Thomas
Jefferson wrote, “I hope we shall crush in its birth the aristocracy of our
monied corporations which dare already to challenge our government to a trial
by strength, and bid defiance to the laws of our country.”
Sadly,
we have not followed Jefferson’s advice. The consequence is that corporations
have increasingly come to dominate our national sense of direction, so much so
that the United States now leans strongly toward corporate oligarchy as a form
of governance. Is “we the people” becoming “we the corporation”?
In this election year we are seeing the effects of corporate
“personhood,” as it is called, particularly in the arena of campaign finance.
Much of the current presidential contest revolves around money, and not just Mitt
Romney’s personal fortune and where he keeps it. It has become, to the disgust
of many across the political spectrum, a tenet of the current conservative
contenders that votes can be bought and lies passed off as truth if enough
money is thrown into the mix. In the party of the wealthy, who has the money? Corporations, of course.

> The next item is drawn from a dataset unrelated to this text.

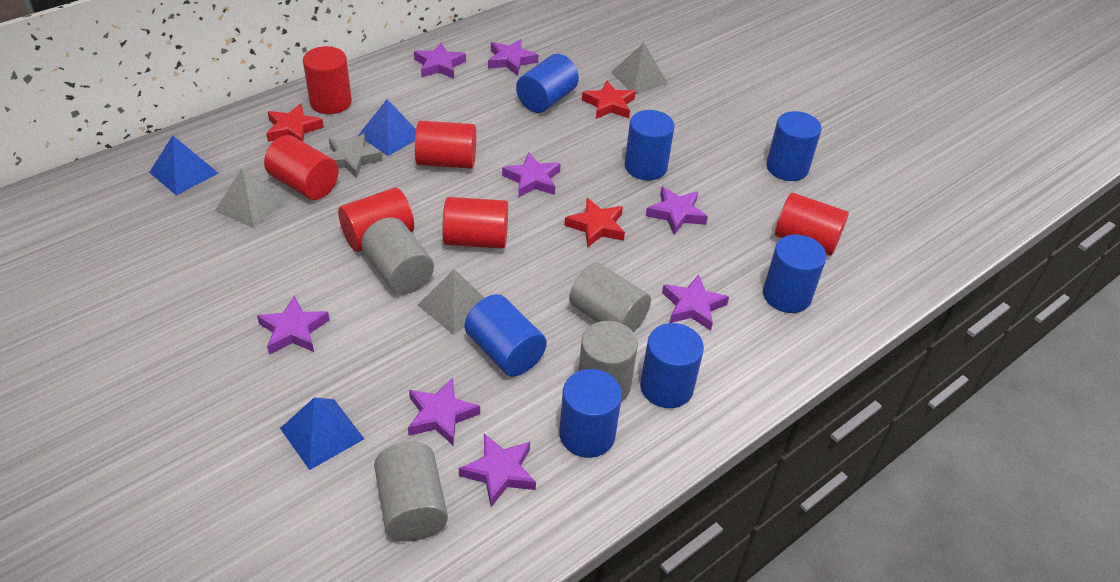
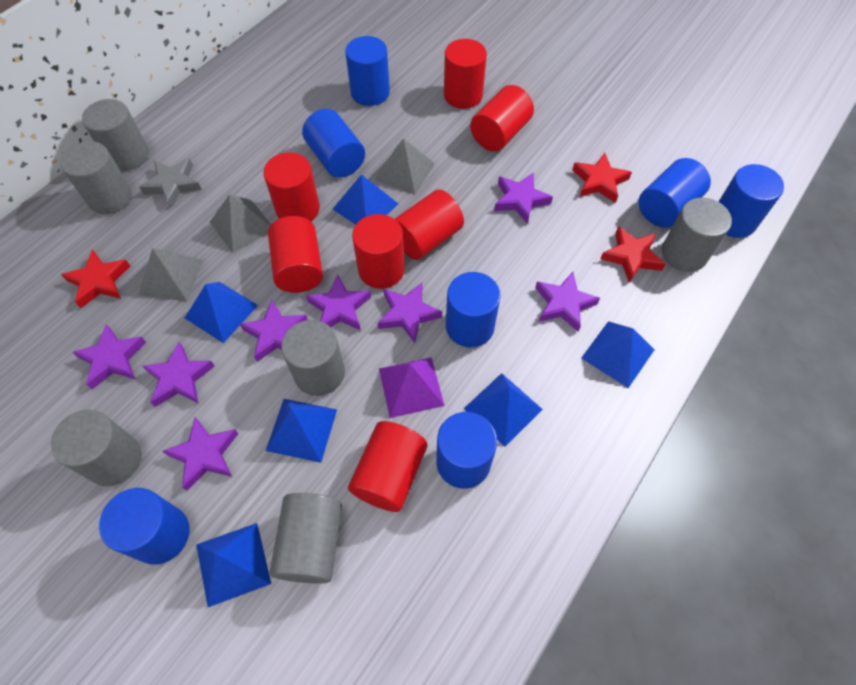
blue pyramid: [149,135,219,195] [280,397,364,470] [358,99,416,156] = 3 -> [185,282,258,343] [196,523,271,607] [266,399,337,463] [333,174,398,225] [464,373,543,447] [581,321,655,388] = 6
grey cylinder: [361,217,434,294] [374,442,448,541] [569,263,651,332] [578,321,638,402] = 4 -> [51,410,141,486] [60,141,132,214] [82,99,149,171] [270,493,342,583] [281,320,345,396] [662,198,732,272] = 6
purple pyramid: none = 0 -> [379,357,445,418] = 1
red cylinder: [264,135,339,200] [303,46,352,114] [338,188,414,252] [415,121,476,169] [442,197,508,249] [775,193,849,256] = 6 -> [263,152,320,221] [268,216,323,293] [348,421,427,512] [352,214,405,289] [395,190,464,260] [444,39,487,109] [470,85,534,151] = 7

Two Supreme Court cases dominate. In Buckley v. Valeo (1976) the Court held that political spending is
protected by the right to free speech in the First Amendment. Then, crushing
Jefferson’s hope, in Citizens United v.
Federal Election Commission (2010) the Court held that corporations have a
right to free speech under the First Amendment, just as though they were
individuals. The latter decision opened the floodgates for corporate spending
to promote the interests of monied elites—wealthy corporate entities—over those
of individuals.
Democracy invests faith in the people to govern. The United
States was founded on the democratic principle that all citizens have an equal say in the decisions that affect their
lives. This principle has yet to be fully achieved. But progress has been made
incrementally over the past two-plus centuries, granting equal civic personhood
through freedom and enfranchisement of various segments of the demos, such as
African Americans and women.
In this
progressive realization of our democratic principle, however, the granting of corporate
personhood has been a misstep. When the powers of governance come to be held by
a small number of people, an elite of any sort (the military, royalty, etc.),
which is the danger of corporate personhood, then we trade democracy for
oligarchy. For Aristotle, oligarchy
was synonymous with the rich.
Most of us—the
99% much referred to this year—are not rich and are being disenfranchised, our
individual personhood diminished, as wealthy corporations become an ascendant
aristocracy. Whether the American “experiment” can survive will depend on
whether we the people can revive the power of the demos in our democracy.